Polymer Grafted Nanoparticles as Functional and Mechanically Robust Single-Component Composites

Since their inception, polymers have been used in the formulation of composite materials that capitalize on the ease of processing, low density, and low cost of plastics while incorporating specific filler materials that enhance mechanical properties or add functionality. Synthesizing polymer matrix composites with a high content of particulate additives can maximize the particular functionality imparted by the additive phase and lead to materials with advantageous property combinations. Critically, the distribution of particulate fillers has a profound influence on the properties of the composite material. For many applications, such as optically transparent or high strength composites, maintaining a uniform distribution of non-aggregated filler is vital. Obtaining such a uniform distribution, particularly for high loadings or nanoscale particles, is a significant challenge, and substantial research and engineering effort has been dedicated to establishing methods of compatibilizing and dispersing filler particles within a polymer matrix.
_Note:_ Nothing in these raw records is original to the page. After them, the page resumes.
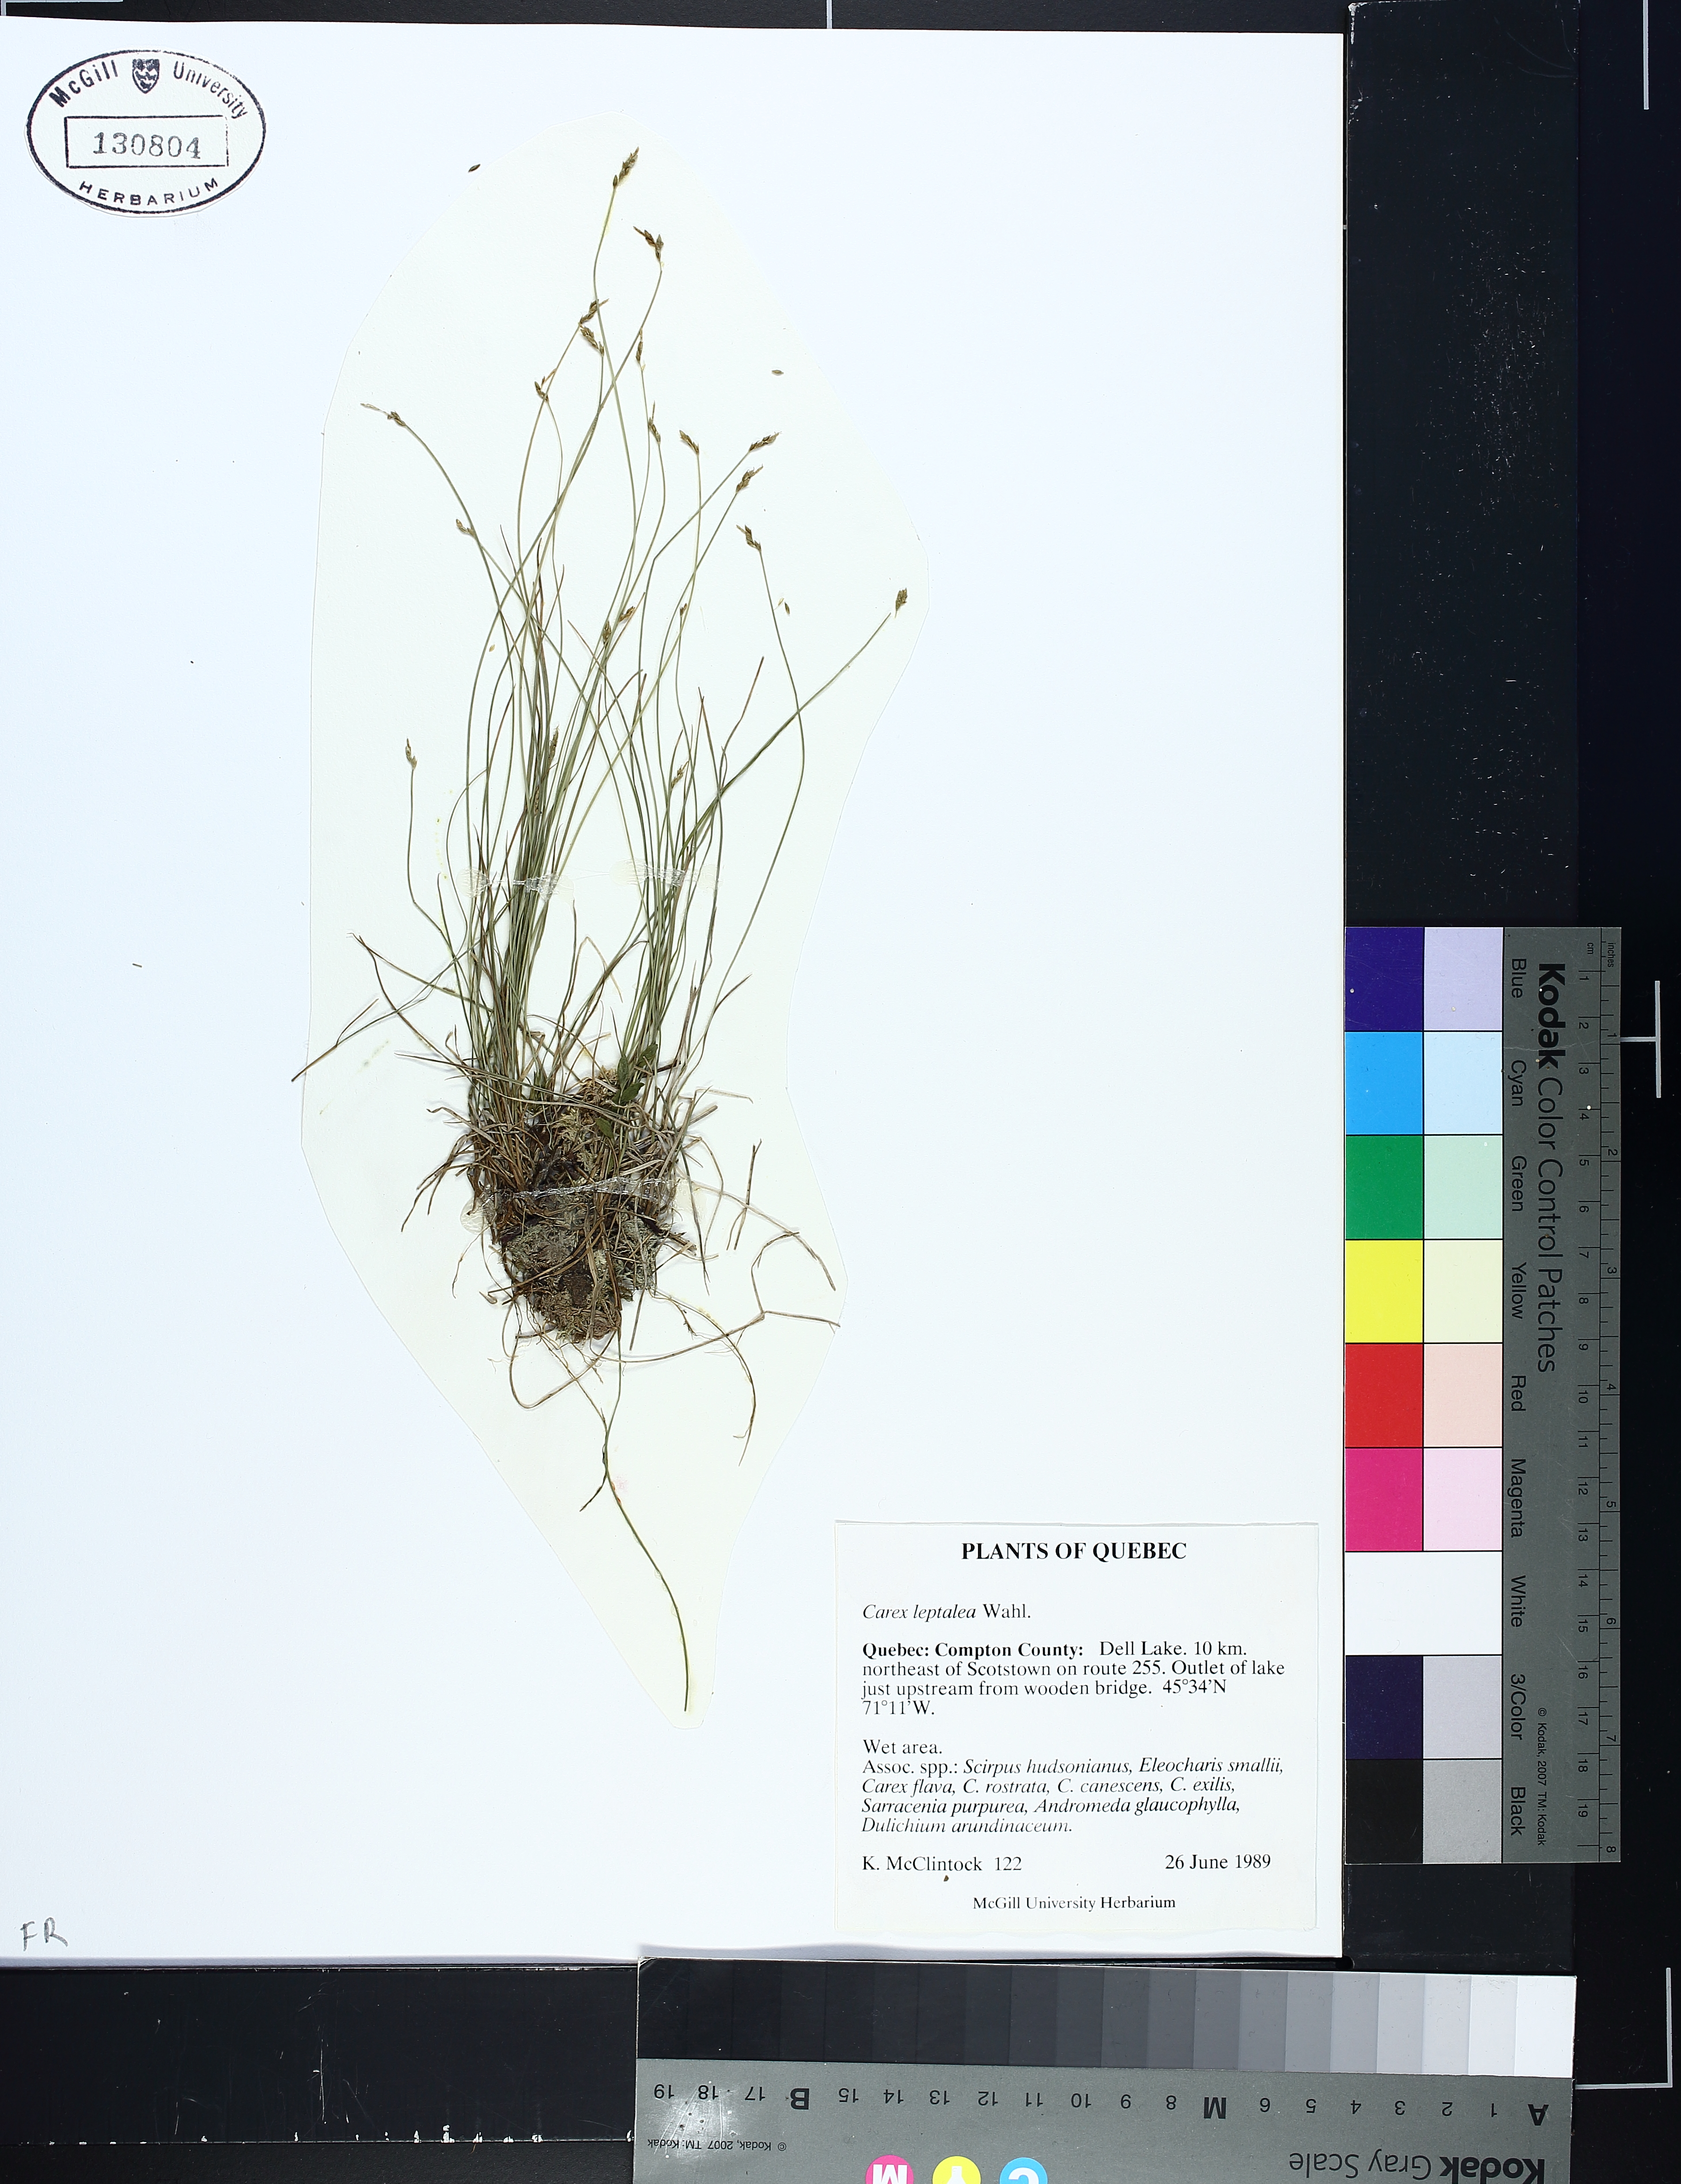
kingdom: Plantae
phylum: Tracheophyta
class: Liliopsida
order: Poales
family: Cyperaceae
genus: Carex
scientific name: Carex leptalea
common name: Bristly-stalked sedge
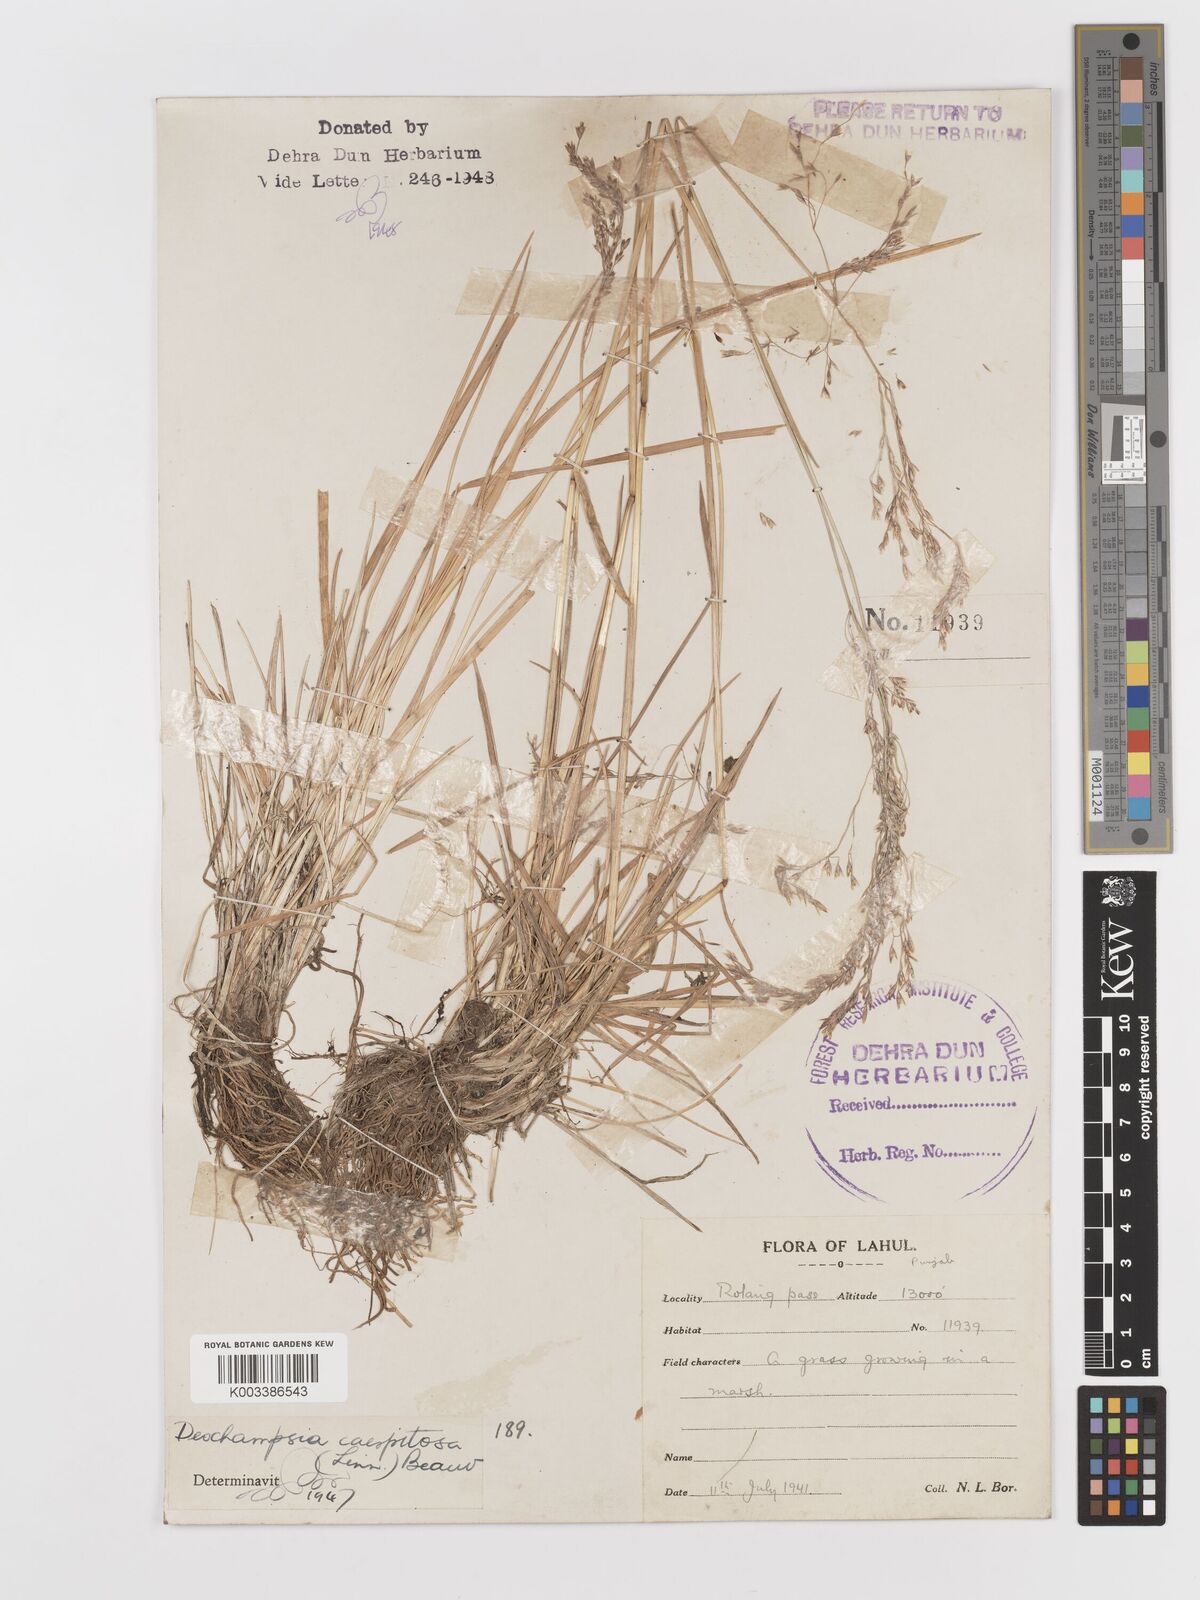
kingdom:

Of these methods, polymer grafted nanoparticles (PGNPs) provide a unique and tunable platform for controlling composite composition and mediating interparticle interactions while precluding aggregation of the particle cores. While the utility of PGNPs as filler materials has been demonstrated extensively, their independent use as single-component composites remains a rapidly developing area of investigation. A pivotal challenge in the development of PGNP composites is the trade-off between filler loading and the mechanical robustness and processability of the composite. In this work, multiple strategies for bridging this gulf are presented and investigated in order to create highly-filled, single-component PGNP composites without compromising mechanical performance or processability. Specifically, the introduction of interparticle bonds between PGNPs via traditional chemical crosslinking, thermal self-crosslinking, and embedding inside of a polymer network are explored as routes to functional nanocomposites.